[YOUR TASK] Return the records starting at the line with "Reading left to" and continuing through the end of the records, copied word for word. Leave the pictures out.

(Chart interpretation exercises)
-*-
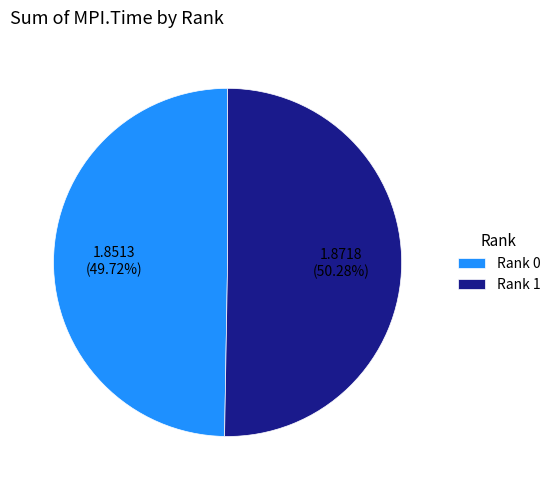

Is it true that Rank 0 is 50% of the pie?

True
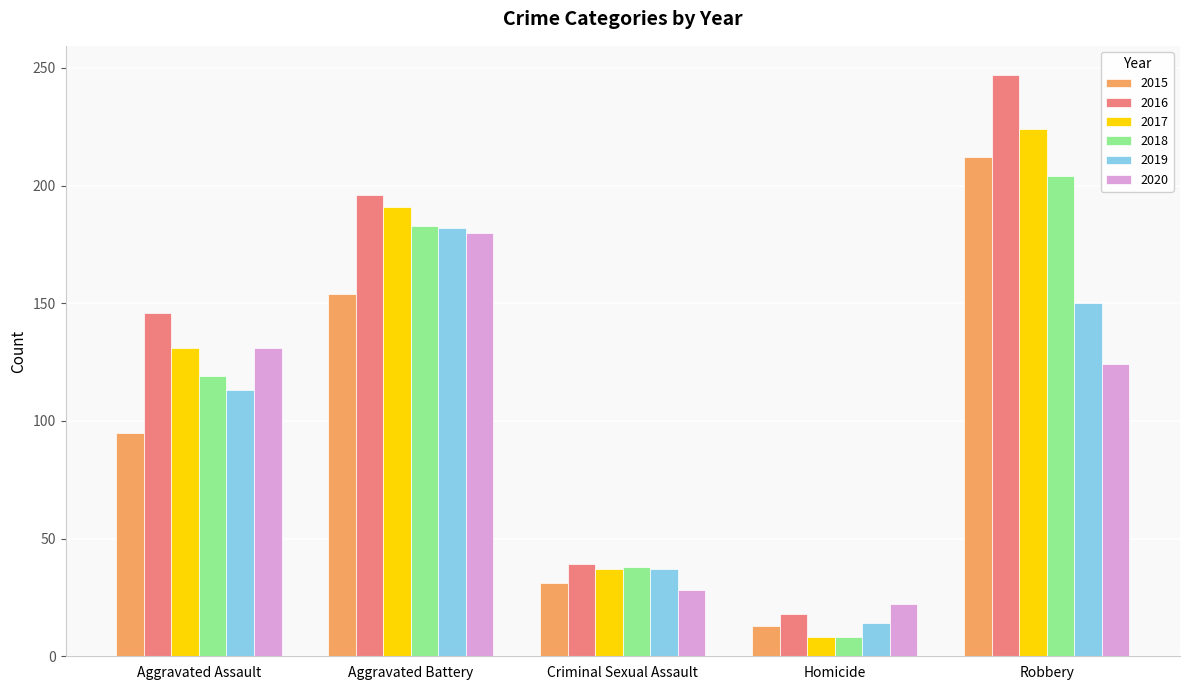

Is the value of 2015 at Homicide greater than the value of 2019 at Robbery?

No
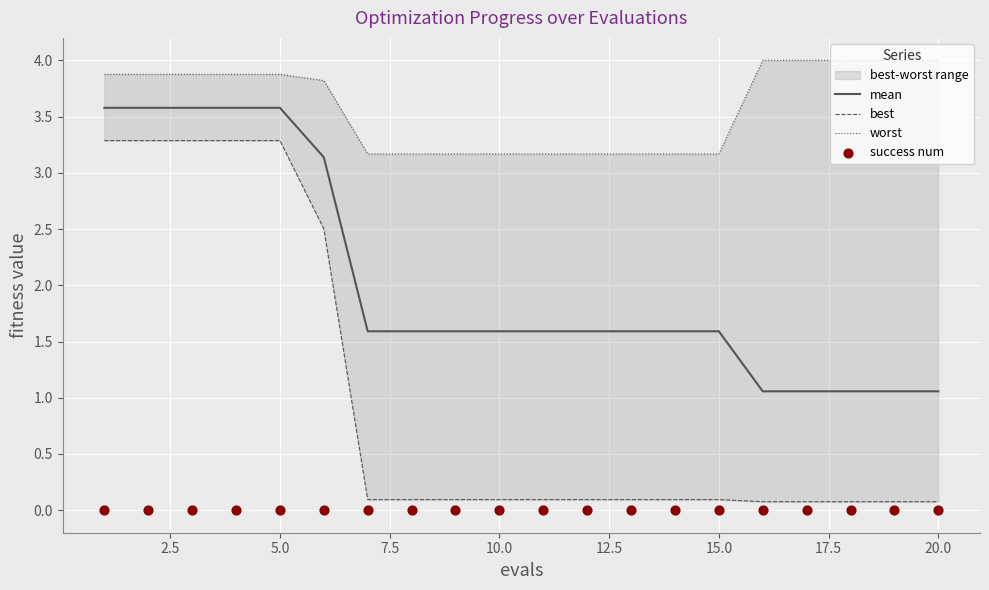

What is the maximum value for mean?

3.6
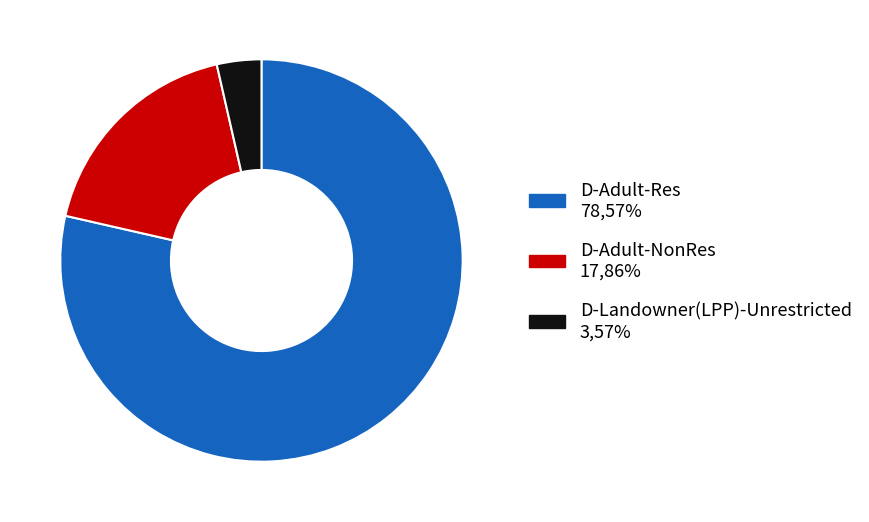

Which has a higher value, D-Landowner(LPP)-Unrestricted or D-Adult-NonRes?

D-Adult-NonRes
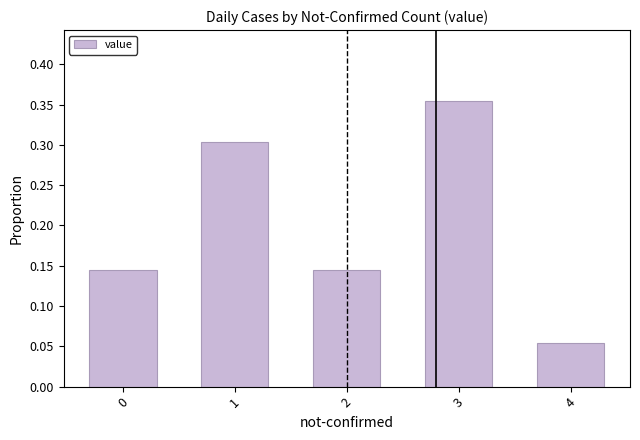

Count the values in the range 0 to 1.

5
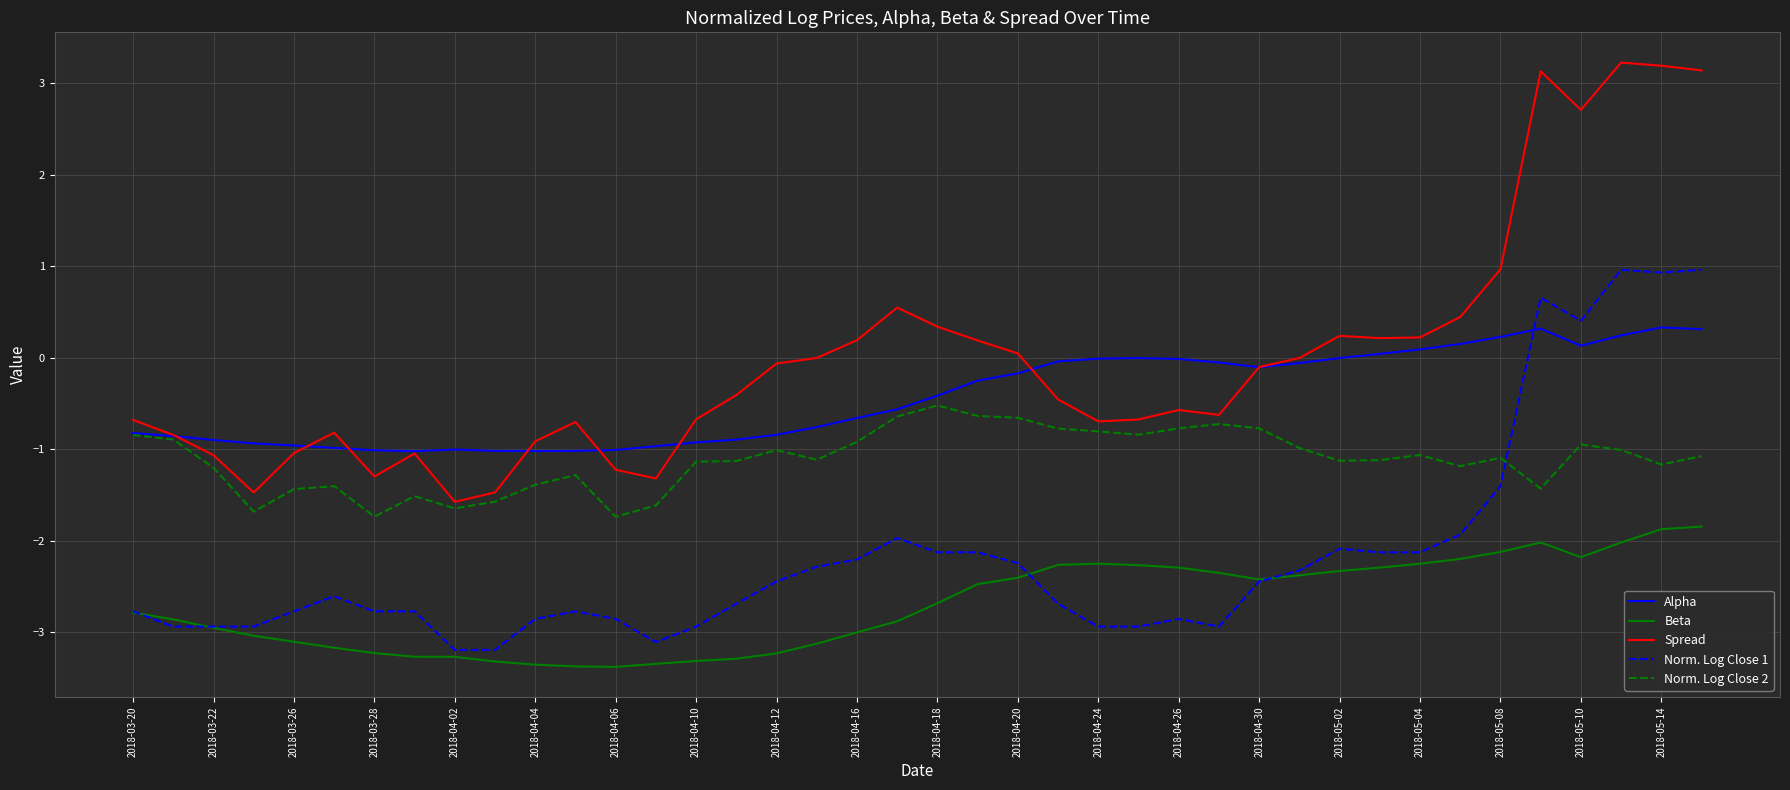

What is the smallest value displayed?

-3.4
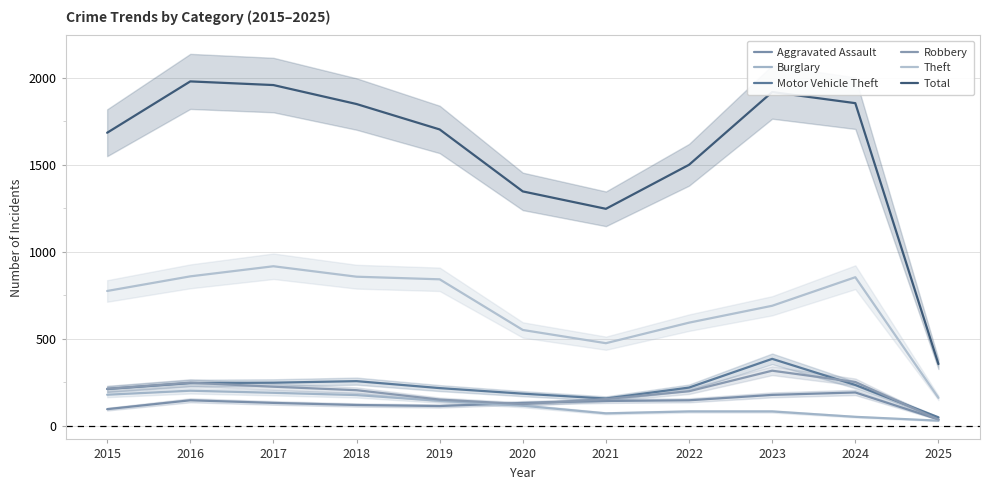

Reading left to right, list all the values displayed in this chart.

Aggravated Assault: 95	146	131	119	113	131	142	146	177	191	36
Burglary: 178	201	189	176	143	115	71	82	82	51	29
Motor Vehicle Theft: 211	245	247	256	216	184	156	219	384	234	48
Robbery: 212	247	224	204	150	124	153	198	316	251	35
Theft: 774	858	916	856	841	550	474	592	689	853	160
Total: 1683	1978	1957	1848	1702	1346	1246	1499	1917	1853	354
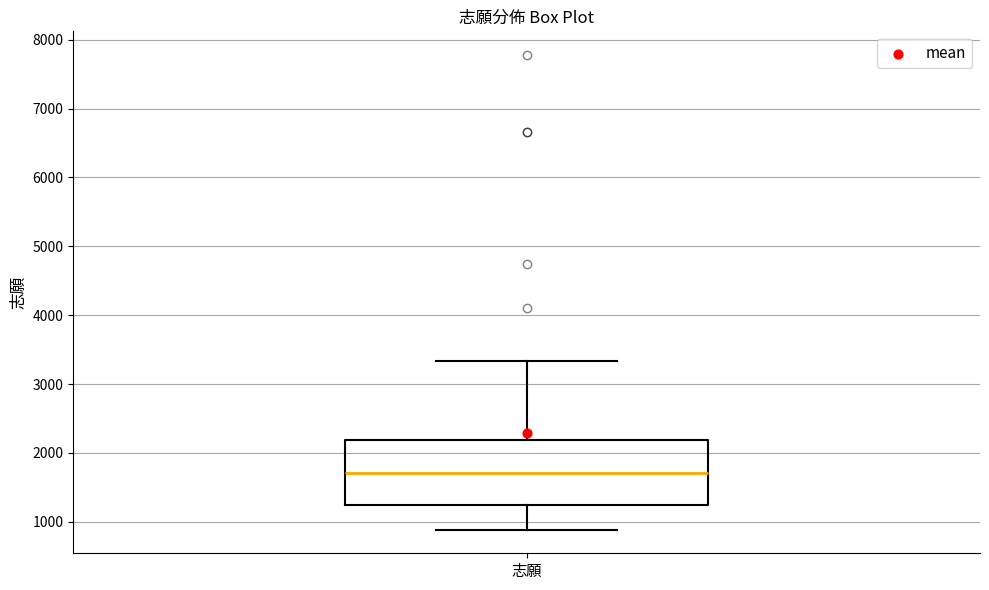

Read this box plot against the y-axis: the position of the median line, the range covered by the box, and the ends of both whiskers. The values are not printed on the chart, so give them approximately, as read against the axis.

median 1700, box 1200 to 2200, whiskers 900 to 3300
-*-
[YOUR RESPONSE]
Reading left to right, list all the values displayed in this chart.

Aggravated Assault: 95	146	131	119	113	131	142	146	177	191	36
Burglary: 178	201	189	176	143	115	71	82	82	51	29
Motor Vehicle Theft: 211	245	247	256	216	184	156	219	384	234	48
Robbery: 212	247	224	204	150	124	153	198	316	251	35
Theft: 774	858	916	856	841	550	474	592	689	853	160
Total: 1683	1978	1957	1848	1702	1346	1246	1499	1917	1853	354

Read this box plot against the y-axis: the position of the median line, the range covered by the box, and the ends of both whiskers. The values are not printed on the chart, so give them approximately, as read against the axis.

median 1700, box 1200 to 2200, whiskers 900 to 3300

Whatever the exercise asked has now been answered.